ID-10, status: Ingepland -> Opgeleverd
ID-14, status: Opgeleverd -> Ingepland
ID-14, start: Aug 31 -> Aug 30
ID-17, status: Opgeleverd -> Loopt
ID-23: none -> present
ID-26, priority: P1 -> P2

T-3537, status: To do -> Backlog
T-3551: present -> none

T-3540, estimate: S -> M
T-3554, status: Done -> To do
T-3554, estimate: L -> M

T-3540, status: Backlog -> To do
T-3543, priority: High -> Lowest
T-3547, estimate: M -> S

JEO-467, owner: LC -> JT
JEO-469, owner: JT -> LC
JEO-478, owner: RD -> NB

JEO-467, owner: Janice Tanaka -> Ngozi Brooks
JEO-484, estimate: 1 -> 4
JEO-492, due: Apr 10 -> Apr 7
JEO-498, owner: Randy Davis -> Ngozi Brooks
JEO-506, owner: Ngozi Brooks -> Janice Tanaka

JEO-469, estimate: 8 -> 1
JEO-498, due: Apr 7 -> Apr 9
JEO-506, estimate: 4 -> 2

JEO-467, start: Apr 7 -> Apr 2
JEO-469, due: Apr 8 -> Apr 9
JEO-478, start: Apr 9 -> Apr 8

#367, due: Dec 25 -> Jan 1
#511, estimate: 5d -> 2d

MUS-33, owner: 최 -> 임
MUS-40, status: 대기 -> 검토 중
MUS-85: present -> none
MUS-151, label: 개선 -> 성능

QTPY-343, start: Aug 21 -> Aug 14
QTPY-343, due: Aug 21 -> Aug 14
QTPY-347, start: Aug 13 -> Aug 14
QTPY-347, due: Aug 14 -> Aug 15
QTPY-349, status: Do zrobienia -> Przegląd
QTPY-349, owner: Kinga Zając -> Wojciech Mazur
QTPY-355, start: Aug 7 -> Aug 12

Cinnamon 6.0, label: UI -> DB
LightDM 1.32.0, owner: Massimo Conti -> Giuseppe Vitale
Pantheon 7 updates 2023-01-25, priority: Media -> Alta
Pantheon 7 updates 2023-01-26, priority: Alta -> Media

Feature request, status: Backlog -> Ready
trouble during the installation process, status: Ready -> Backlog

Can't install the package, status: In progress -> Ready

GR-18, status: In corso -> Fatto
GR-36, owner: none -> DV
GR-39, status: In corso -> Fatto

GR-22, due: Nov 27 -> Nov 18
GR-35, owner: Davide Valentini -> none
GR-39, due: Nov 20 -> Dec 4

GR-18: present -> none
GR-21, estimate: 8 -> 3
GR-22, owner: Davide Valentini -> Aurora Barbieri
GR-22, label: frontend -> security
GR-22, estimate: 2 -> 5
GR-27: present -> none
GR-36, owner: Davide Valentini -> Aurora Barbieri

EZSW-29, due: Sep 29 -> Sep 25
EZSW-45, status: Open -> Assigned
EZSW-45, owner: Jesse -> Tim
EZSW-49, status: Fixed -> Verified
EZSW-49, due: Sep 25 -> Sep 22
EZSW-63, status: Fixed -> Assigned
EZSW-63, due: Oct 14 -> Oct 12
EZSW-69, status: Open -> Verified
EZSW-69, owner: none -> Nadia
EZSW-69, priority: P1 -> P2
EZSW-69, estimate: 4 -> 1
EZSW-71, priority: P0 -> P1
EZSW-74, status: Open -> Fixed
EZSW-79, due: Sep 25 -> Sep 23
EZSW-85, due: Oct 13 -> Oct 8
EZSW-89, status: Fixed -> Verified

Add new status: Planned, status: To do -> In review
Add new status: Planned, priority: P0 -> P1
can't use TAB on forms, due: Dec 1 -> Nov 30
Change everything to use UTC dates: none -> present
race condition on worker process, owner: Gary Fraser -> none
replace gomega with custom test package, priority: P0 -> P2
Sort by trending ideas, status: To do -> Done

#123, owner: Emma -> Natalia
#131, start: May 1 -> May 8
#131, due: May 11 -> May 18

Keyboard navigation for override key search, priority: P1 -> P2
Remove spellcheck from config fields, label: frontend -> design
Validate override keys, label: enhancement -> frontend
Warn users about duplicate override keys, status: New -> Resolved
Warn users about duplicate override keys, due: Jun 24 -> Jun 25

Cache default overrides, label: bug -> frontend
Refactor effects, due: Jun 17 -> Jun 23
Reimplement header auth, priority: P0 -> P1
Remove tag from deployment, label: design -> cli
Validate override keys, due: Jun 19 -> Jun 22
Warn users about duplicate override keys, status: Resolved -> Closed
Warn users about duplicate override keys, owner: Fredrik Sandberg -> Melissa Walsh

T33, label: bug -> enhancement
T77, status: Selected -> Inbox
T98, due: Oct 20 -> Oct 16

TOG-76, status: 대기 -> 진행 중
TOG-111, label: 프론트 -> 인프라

WORK REQUEST: Repeat the whole listing exactly, keeping every line intact.

TASK SOLUTION:
ID-10, status: Ingepland -> Opgeleverd
ID-14, status: Opgeleverd -> Ingepland
ID-14, start: Aug 31 -> Aug 30
ID-17, status: Opgeleverd -> Loopt
ID-23: none -> present
ID-26, priority: P1 -> P2

T-3537, status: To do -> Backlog
T-3551: present -> none

T-3540, estimate: S -> M
T-3554, status: Done -> To do
T-3554, estimate: L -> M

T-3540, status: Backlog -> To do
T-3543, priority: High -> Lowest
T-3547, estimate: M -> S

JEO-467, owner: LC -> JT
JEO-469, owner: JT -> LC
JEO-478, owner: RD -> NB

JEO-467, owner: Janice Tanaka -> Ngozi Brooks
JEO-484, estimate: 1 -> 4
JEO-492, due: Apr 10 -> Apr 7
JEO-498, owner: Randy Davis -> Ngozi Brooks
JEO-506, owner: Ngozi Brooks -> Janice Tanaka

JEO-469, estimate: 8 -> 1
JEO-498, due: Apr 7 -> Apr 9
JEO-506, estimate: 4 -> 2

JEO-467, start: Apr 7 -> Apr 2
JEO-469, due: Apr 8 -> Apr 9
JEO-478, start: Apr 9 -> Apr 8

#367, due: Dec 25 -> Jan 1
#511, estimate: 5d -> 2d

MUS-33, owner: 최 -> 임
MUS-40, status: 대기 -> 검토 중
MUS-85: present -> none
MUS-151, label: 개선 -> 성능

QTPY-343, start: Aug 21 -> Aug 14
QTPY-343, due: Aug 21 -> Aug 14
QTPY-347, start: Aug 13 -> Aug 14
QTPY-347, due: Aug 14 -> Aug 15
QTPY-349, status: Do zrobienia -> Przegląd
QTPY-349, owner: Kinga Zając -> Wojciech Mazur
QTPY-355, start: Aug 7 -> Aug 12

Cinnamon 6.0, label: UI -> DB
LightDM 1.32.0, owner: Massimo Conti -> Giuseppe Vitale
Pantheon 7 updates 2023-01-25, priority: Media -> Alta
Pantheon 7 updates 2023-01-26, priority: Alta -> Media

Feature request, status: Backlog -> Ready
trouble during the installation process, status: Ready -> Backlog

Can't install the package, status: In progress -> Ready

GR-18, status: In corso -> Fatto
GR-36, owner: none -> DV
GR-39, status: In corso -> Fatto

GR-22, due: Nov 27 -> Nov 18
GR-35, owner: Davide Valentini -> none
GR-39, due: Nov 20 -> Dec 4

GR-18: present -> none
GR-21, estimate: 8 -> 3
GR-22, owner: Davide Valentini -> Aurora Barbieri
GR-22, label: frontend -> security
GR-22, estimate: 2 -> 5
GR-27: present -> none
GR-36, owner: Davide Valentini -> Aurora Barbieri

EZSW-29, due: Sep 29 -> Sep 25
EZSW-45, status: Open -> Assigned
EZSW-45, owner: Jesse -> Tim
EZSW-49, status: Fixed -> Verified
EZSW-49, due: Sep 25 -> Sep 22
EZSW-63, status: Fixed -> Assigned
EZSW-63, due: Oct 14 -> Oct 12
EZSW-69, status: Open -> Verified
EZSW-69, owner: none -> Nadia
EZSW-69, priority: P1 -> P2
EZSW-69, estimate: 4 -> 1
EZSW-71, priority: P0 -> P1
EZSW-74, status: Open -> Fixed
EZSW-79, due: Sep 25 -> Sep 23
EZSW-85, due: Oct 13 -> Oct 8
EZSW-89, status: Fixed -> Verified

Add new status: Planned, status: To do -> In review
Add new status: Planned, priority: P0 -> P1
can't use TAB on forms, due: Dec 1 -> Nov 30
Change everything to use UTC dates: none -> present
race condition on worker process, owner: Gary Fraser -> none
replace gomega with custom test package, priority: P0 -> P2
Sort by trending ideas, status: To do -> Done

#123, owner: Emma -> Natalia
#131, start: May 1 -> May 8
#131, due: May 11 -> May 18

Keyboard navigation for override key search, priority: P1 -> P2
Remove spellcheck from config fields, label: frontend -> design
Validate override keys, label: enhancement -> frontend
Warn users about duplicate override keys, status: New -> Resolved
Warn users about duplicate override keys, due: Jun 24 -> Jun 25

Cache default overrides, label: bug -> frontend
Refactor effects, due: Jun 17 -> Jun 23
Reimplement header auth, priority: P0 -> P1
Remove tag from deployment, label: design -> cli
Validate override keys, due: Jun 19 -> Jun 22
Warn users about duplicate override keys, status: Resolved -> Closed
Warn users about duplicate override keys, owner: Fredrik Sandberg -> Melissa Walsh

T33, label: bug -> enhancement
T77, status: Selected -> Inbox
T98, due: Oct 20 -> Oct 16

TOG-76, status: 대기 -> 진행 중
TOG-111, label: 프론트 -> 인프라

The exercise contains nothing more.